Chesapeake Regional Information System for our Patients (CRISP), www.crisphealth.org, is a not-for-profit membership corporation advised by a wide range of stakeholders responsible for the healthcare of Maryland’s citizens. CRISP is formally designated Maryland’s statewide health information exchange (HIE) by the Maryland Health Care Commission (MHCC), as directed by the state’s legislature and its governor.
CRISP’s mission is to advance health and wellness of Marylanders by helping healthcare providers to adopt and use electronic health records (EHRs) in a meaningful way and by enabling those providers to share clinical data with other providers and hospital systems across the state. HIE is the infrastructure that supports the flow of health information between physician practices, hospitals, labs, radiology centers, and other healthcare institutions. The CRISP HIE allows delivery of the right health information to the right place at the right time providing safer, timelier, efficient, patient-centered care.
CRISP and its multitude of stakeholders had envisioned an HIE that would support a wide range of use cases from enhanced care coordination and public health reporting to telemedicine. The medium- and long-term benefits will include improved administrative reporting and clinical information exchange across state lines.
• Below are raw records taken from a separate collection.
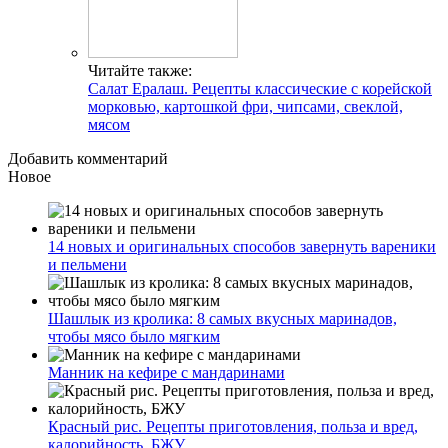
Читайте также:
Салат Ералаш. Рецепты классические с корейской
морковью, картошкой фри, чипсами, свеклой,
мясом
Добавить комментарий
Новое
14 новых и оригинальных способов завернуть вареники
и пельмени
Шашлык из кролика: 8 самых вкусных маринадов,
чтобы мясо было мягким
Манник на кефире с мандаринами
Красный рис. Рецепты приготовления, польза и вред,
калорийность, БЖУ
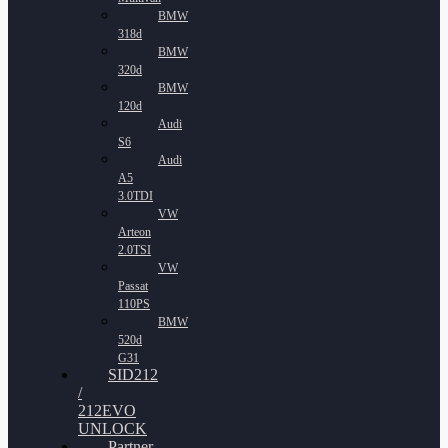
BMW
318d
BMW
320d
BMW
120d
Audi
S6
Audi
A5
3.0TDI
VW
Arteon
2.0TSI
VW
Passat
110PS
BMW
520d
G31
SID212
/
212EVO
UNLOCK
Partner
More broadly, the CRISP HIE helps physicians to make more informed decisions about patient care and treatment with accurate, up to date information. It also helps to eliminate repeated testing, allows for easier second opinions, reduces the risk of adverse drug reactions,
and minimizes errors caused by hard-to-read handwriting and transcriptions. By allowing providers to work more efficiently, the HIE can help moderate the growing cost of healthcare.
CRISP Master Patient Index Challenge
Bringing together Maryland’s hospital systems posed a real-life change. In having such a large amount of disparate medical record repository systems, CRISP sought a large-scale enterprise solution to help solve their master data management (MDM) problems and to enable accurate patient identification. Specifically, CRISP sought a solution that was highly scalable and a robust product was sought to ensure compliance with a zero-tolerance policy for “false positive” patient matches while also enabling a near-zero tolerance for “false negative” patient matches.
“The combination of expertise and experience at Audacious Inquiry and the Initiate MDM solution by IBM has been powerful for CRISP and for Maryland. Ai’ s experience in the world of HEI, MDM and healthcare has allowed the patients in our state to begin to realize the investment in – and vision for – health information exchange,” said David Horrocks, president of CRISP.
The IBM Initiate MDM Solution
With consulting services from Ai, the MPI solution, to solve CRISPs Master Patient Index challenge, which was chosen was the IBM Initiate’s Master Data Management tool. IBM Initiate’s matching algorithm more accurately identifies unique patients across various sources of patient information in the state, including hospitals and other healthcare providers, by minimizing the false positive outcomes and reducing to near-zero the false positive correlations.
Within unique challenges, the CRISP HIE went live in September 2010 by initially bringing five Montgomery County hospitals, three major radiology centers and two national lab connections online. Hospitals began submitting demographic information (ADT); lab results and radiology reports (ORU); and a subset of clinical documents, which included discharge summaries, history and physicals, operative notes, and consultations (ORU or MDM) at that time. Data flowed into the MPI solution allowing for 360 degree view of the patient.
The IBM Initiate (MPI) relies on a highly configurable probabilistic matching algorithm that allows CRISP to refine the scoring of different matching scenarios. The MPI allows CRISP to assign weights for various data elements which uniquely identifies an individual allowing for the creation of a new identity (if the individual is “new” to the HIE) or association with an existing master identity for that individual. The data elements used for matching are extensible, they can be expanded upon, but generally include first name, last name, address, phone number, date of birth, and facility specific medical record number (MRN). Points are assigned for exact match of each data element but partial points are also given for partial matches such as shorted names and transposed dates. The final matching score will determine if the identity in question is associated with an existing patient identity, routing to a queue for manual intervention, or results in the creation of a net new patient.
In early 2011, the CRISP MPI and core infrastructure were fully integrated. As of December 2011, the MPI contains over 2 million unique identities, reflecting patients of connected entities in Maryland and all 46 of the state’s hospitals are sharing data via the exchange, making the CRISP HIE one of the largest and most comprehensive health information exchanges in the United States.
During the implementation, Audacious Inquiry provided program management, technical architecture and a range of support services for CRISP. Ai served as the functional and technical project manager for the effort and was responsible for establishing and maintaining a working relationship with key HSCRC staff; ensuring accurate and specific functional requirements are documented; defining the key milestones and dates for the project; acting as the project manager and the Initiate project teams where aware and executing against their tasks; designing and testing the MDM and business intelligence infrastructures appropriate for the use case; providing quarterly reports to participants; and positioning CRISP for long-term success.